Reputation: 2991
I am trying to use Unstrcutred.io
version of llama-index
as defined here
I have a pdf
file and a html
file in my data directory and when I execute, I get following error -
File "main.py", line 199, in lddataV2
SimpleDirectoryReader = download_loader("SimpleDirectoryReader")

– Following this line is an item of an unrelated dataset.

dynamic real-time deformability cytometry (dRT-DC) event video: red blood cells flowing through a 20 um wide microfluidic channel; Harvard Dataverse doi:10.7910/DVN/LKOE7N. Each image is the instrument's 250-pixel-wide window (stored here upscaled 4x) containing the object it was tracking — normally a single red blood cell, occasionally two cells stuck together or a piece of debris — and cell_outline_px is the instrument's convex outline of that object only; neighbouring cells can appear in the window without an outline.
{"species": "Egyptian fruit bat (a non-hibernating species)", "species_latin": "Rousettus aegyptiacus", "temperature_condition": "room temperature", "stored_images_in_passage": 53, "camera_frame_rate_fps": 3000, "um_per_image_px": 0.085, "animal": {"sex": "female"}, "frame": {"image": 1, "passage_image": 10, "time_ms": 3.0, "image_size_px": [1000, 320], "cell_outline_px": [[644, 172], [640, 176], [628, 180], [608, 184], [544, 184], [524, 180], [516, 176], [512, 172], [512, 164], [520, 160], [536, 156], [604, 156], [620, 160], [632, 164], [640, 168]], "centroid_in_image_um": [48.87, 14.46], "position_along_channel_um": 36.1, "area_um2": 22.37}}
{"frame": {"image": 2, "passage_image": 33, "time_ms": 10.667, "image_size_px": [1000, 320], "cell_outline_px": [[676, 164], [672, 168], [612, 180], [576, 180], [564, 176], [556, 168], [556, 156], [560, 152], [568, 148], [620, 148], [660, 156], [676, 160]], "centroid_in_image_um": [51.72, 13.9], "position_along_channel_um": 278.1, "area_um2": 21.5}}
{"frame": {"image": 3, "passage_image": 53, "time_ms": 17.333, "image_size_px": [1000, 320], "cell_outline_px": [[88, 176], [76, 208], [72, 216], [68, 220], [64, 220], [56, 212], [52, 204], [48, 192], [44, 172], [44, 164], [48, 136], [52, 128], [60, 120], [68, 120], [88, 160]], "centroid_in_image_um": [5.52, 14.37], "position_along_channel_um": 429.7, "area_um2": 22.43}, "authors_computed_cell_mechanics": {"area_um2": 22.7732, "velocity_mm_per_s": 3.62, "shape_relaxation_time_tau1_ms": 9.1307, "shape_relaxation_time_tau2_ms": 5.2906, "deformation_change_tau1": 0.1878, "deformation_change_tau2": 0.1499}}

^^^^^^^^^^^^^^^^^^^^^^^^^^^^^^^^^^^^^^^^
File "/.../venv/lib/python3.11/site-packages/llama_index/readers/download.py", line 211, in download_loader
spec.loader.exec_module(module) # type: ignore
^^^^^^^^^^^^^^^^^^^^^^^^^^^^^^^
File "<frozen importlib._bootstrap_external>", line 936, in exec_module
File "<frozen importlib._bootstrap_external>", line 1073, in get_code
File "<frozen importlib._bootstrap_external>", line 1130, in get_data
FileNotFoundError: [Errno 2] No such file or directory: '/.../venv/lib/python3.11/site-packages/llama_index/readers/llamahub_modules/file/base.py'
Here is my code:
SimpleDirectoryReader = download_loader("SimpleDirectoryReader")
loader = SimpleDirectoryReader('output_html', file_extractor={
".pdf": "UnstructuredReader",
".html": "UnstructuredReader"
})
documents = loader.load_data()
My llama-index
version 0.6.2
and python 3.11
Upvotes: 1
Views: 3625
Reputation: 41
Try this way
from llama_index import download_loader, SimpleDirectoryReader
UnstructuredReader = download_loader('UnstructuredReader')
dir_reader = SimpleDirectoryReader('./example2', file_extractor={
".pdf": UnstructuredReader(),
".html": UnstructuredReader(),
})
documents = dir_reader.load_data()
print(documents)
Upvotes: 1